2. Show that the length of the portion of a-ny tangent line to the asteroid $x^{2/3} + y^{2/3} = a^{2/3}$ cut off by the coordinate axes is constant.

My attempt:

$x^{2/3} + y^{2/3} = a^{2/3}$

$\frac{2}{3}x^{-1/3} +\frac{2}{3}y^{-1/3}\frac{dy}{dx} = 0$

$x^{-1/3} +y^{-1/3}\frac{dy}{dx} = 0$

$\frac{dy}{dx} = \frac{-x^{-1/3}}{y^{-1/3}}$

$\frac{dy}{dx} = \frac{-x^{-1/3}}{[(a^{2/3}-x^{2/3})^{3/2}]^{1/3}} = \frac{-x^{-1/3}}{(a^{2/3}-x^{2/3})^2}$
• Oct 31st 2009, 05:50 PM
redsoxfan325
Quote:

Originally Posted by Cursed
I'm unsure how to go about either problem. Can I get some direction? Thanks. (Happy)

1. Find the values of the constants $a$ and $b$ such that $\lim_{x\to0} \frac{\sqrt[3]{ax +b} -2}{x} =\frac{5}{12}$

My attempt:
$f'(0) = \lim_{x\to0} f(x) = \lim_{x\to0} \frac{f(x) - f(a)}{x-a}$

$f(x) = \sqrt[3]{ax +b}$
$f'(x) = \frac{1}{3}a(ax+b)^{-2/3}$
$f'(0) = \frac{1}{3}ab^{-2/3}$

$\frac{1}{3}ab^{-2/3} = \lim_{x\to0} \frac{\sqrt[3]{ax +b} -2}{x} =\frac{5}{12}$

$\frac{1}{3}ab^{-2/3} = \frac{5}{12}$

$ab^{-2/3} = \frac{5}{4}$

$a = \frac{5b^{2/3}}{4}$

$b$ must equal $8$, so that the numerator approaches zero as the denominator does. Otherwise, the function will blow up as $x\to0$.

Now use L'Hopital's Rule.

Spoiler:
$\lim_{x\to0}\frac{\sqrt[3]{ax+8}-2}{x}=\lim_{x\to0}\frac{a}{3}(ax+8)^{-2/3}$.

Plugging in $x=0$ gives:

$\frac{a}{3}\cdot8^{-2/3}=\frac{a}{12}$

So $a=5$, $b=8$.
• Oct 31st 2009, 06:01 PM
redsoxfan325
Quote:

Originally Posted by Cursed
I'm unsure how to go about either problem. Can I get some direction? Thanks. (Happy)

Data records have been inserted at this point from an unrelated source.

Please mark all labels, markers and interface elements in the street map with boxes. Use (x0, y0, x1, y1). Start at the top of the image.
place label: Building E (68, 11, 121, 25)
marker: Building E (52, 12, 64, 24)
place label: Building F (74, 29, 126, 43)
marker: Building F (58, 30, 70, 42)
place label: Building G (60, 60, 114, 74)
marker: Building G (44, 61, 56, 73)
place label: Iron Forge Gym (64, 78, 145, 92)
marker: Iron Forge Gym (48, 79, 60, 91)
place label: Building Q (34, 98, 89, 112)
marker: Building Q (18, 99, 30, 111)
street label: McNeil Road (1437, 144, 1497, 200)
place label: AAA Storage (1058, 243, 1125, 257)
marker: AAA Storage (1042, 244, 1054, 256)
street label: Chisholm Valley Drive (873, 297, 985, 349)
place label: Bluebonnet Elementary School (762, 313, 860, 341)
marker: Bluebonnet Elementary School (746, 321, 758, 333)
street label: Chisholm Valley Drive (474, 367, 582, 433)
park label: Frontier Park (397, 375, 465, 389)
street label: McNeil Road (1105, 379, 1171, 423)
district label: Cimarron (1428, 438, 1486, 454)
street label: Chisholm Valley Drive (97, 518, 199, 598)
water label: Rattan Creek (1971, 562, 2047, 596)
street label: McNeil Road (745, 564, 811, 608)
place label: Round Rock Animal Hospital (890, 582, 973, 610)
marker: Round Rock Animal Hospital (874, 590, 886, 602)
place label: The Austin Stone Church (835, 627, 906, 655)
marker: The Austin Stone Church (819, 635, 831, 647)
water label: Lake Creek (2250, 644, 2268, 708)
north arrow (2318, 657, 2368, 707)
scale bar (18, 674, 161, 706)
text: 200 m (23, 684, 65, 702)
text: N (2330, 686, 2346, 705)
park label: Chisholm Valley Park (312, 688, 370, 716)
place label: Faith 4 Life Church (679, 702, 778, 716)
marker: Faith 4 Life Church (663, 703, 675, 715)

2. Show that the length of the portion of a-ny tangent line to the asteroid $x^{2/3} + y^{2/3} = a^{2/3}$ cut off by the coordinate axes is constant.

My attempt:

$x^{2/3} + y^{2/3} = a^{2/3}$

$\frac{2}{3}x^{-1/3} +\frac{2}{3}y^{-1/3}\frac{dy}{dx} = 0$

$x^{-1/3} +y^{-1/3}\frac{dy}{dx} = 0$

$\frac{dy}{dx} = \frac{-x^{-1/3}}{y^{-1/3}}$

$\frac{dy}{dx} = \frac{-x^{-1/3}}{[(a^{2/3}-x^{2/3})^{3/2}]^{1/3}} {\color{red}~\neq~} \frac{-x^{-1/3}}{(a^{2/3}-x^{2/3})^2}$

Not sure I understand what the problem is asking, but there is a small error in your last calculation.

$\frac{dy}{dx} = \frac{-x^{-1/3}}{y^{-1/3}}=-\frac{y^{1/3}}{x^{1/3}}=-\frac{[(a^{2/3}-x^{2/3})^{3/2}]^{1/3}}{x^{1/3}}=-\frac{\sqrt{a^{2/3}-x^{2/3}}}{x^{1/3}}$ $=-\frac{\sqrt{a^{2/3}-x^{2/3}}}{\sqrt{x^{2/3}}}=-\sqrt{\frac{a^{2/3}}{x^{2/3}}-1}=-\sqrt{(a/x)^{2/3}-1}$

Whatever calculation you need to do, the derivative is probably easiest to work with in that form.